Initial jobless claims for the week ending September 30 jumped above expectations to 219K. Despite mixed data, the job market seems strong enough to withstand rate hikes. Inflation rules.
Next week will have fewer, more exciting events. On Wednesday, the Fed will release its latest meeting minutes, and on Thursday, the government will release the September CPI.
Germany's Harmonized Consumer Price Index for September is expected to be 10.9%. Friday will bring September US Retail Sales.
EUR/USD Forecast
EUR/USD briefly traded above the 61.8% Fibonacci retracement of the 1.0197/0.0535 drop at 0.9945, but it ended the week below the 38.2% retracement at 0.9790, suggesting the corrective rise may have ended.
The pair may retest and break below the range's low in the coming days.
The pair failed just ahead of the daily falling trend line from the year high at 1.1494, indicating the bearish trend will continue.
The 20 SMA is above the trend line but below longer ones. Meanwhile, oversold technical indicators lack direction.

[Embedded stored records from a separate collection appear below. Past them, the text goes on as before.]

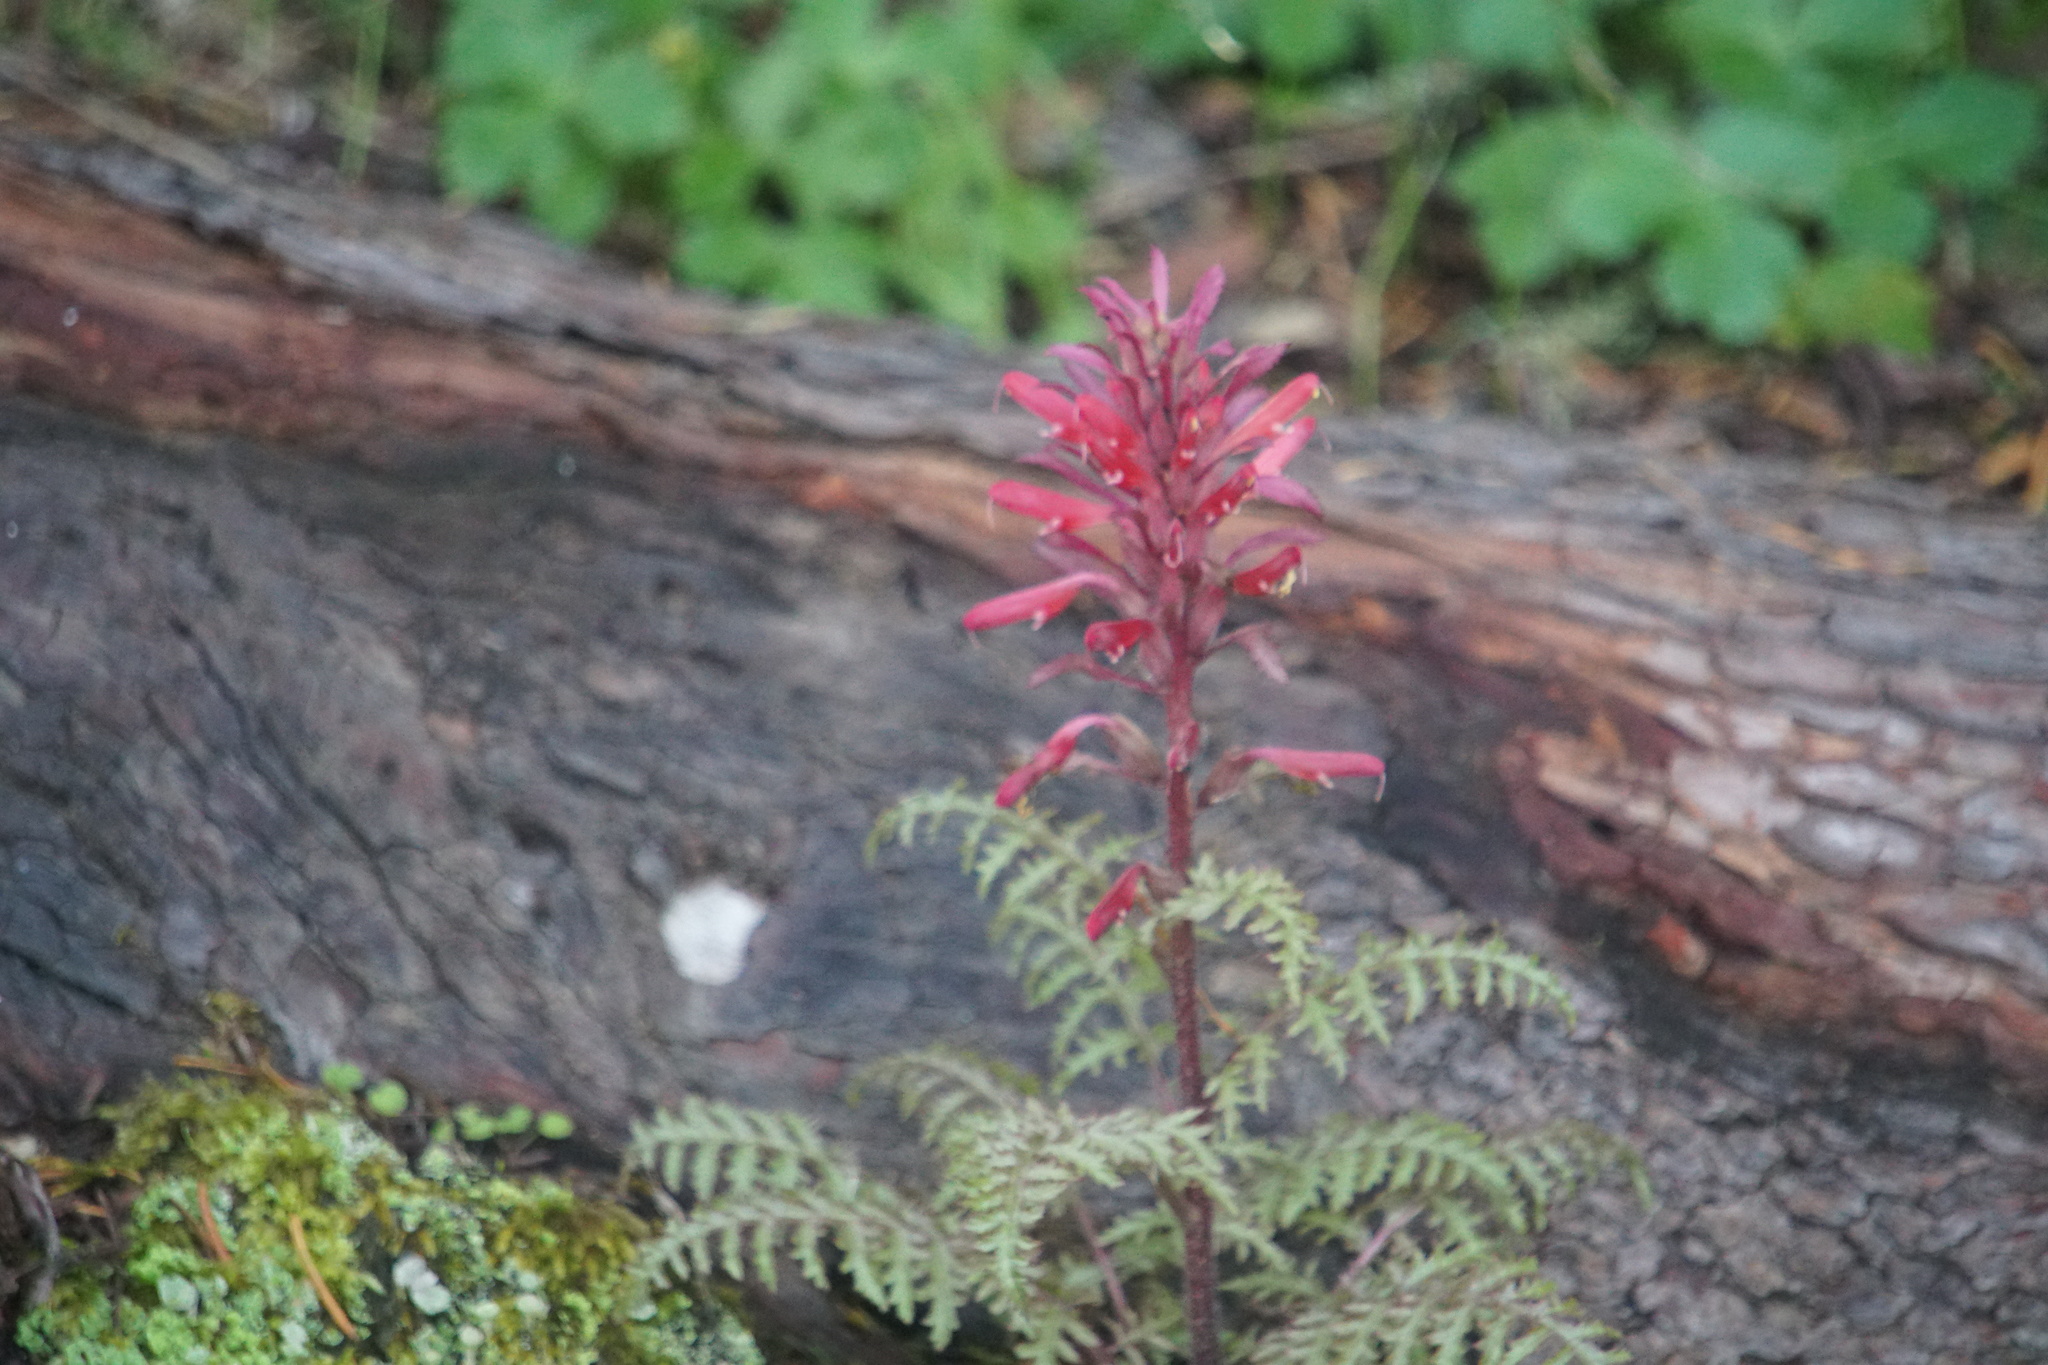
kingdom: Plantae
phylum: Tracheophyta
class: Magnoliopsida
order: Lamiales
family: Orobanchaceae
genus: Pedicularis
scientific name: Pedicularis densiflora
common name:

Daily risk is negative. All of the pair's moving averages point south. After failing to break their midpoints, technical indicators continue to fall.
23.6% of the daily decline provides support at 0.9690. Before 0.9535, watch 0.9600.
Sellers may wait until 0.9870 to 0.9945 parity. Even if the pair recovers above the latter, it must clear 1.0050 to avoid falling.
EUR/USD Sensex
According to FXStreet's Forecast Poll, the EUR/USD will remain under selling pressure. Bears dominate all timeframes. The pair should stay around 0.97 until the end of the year.
The Overview chart shows a bleak EUR. Three moving averages keep falling, setting new annual lows.
Monthly and quarterly perspectives suggest a growing percentage of market players forecast lower lows for the year below 0.9500, with probable falls below 0.9000.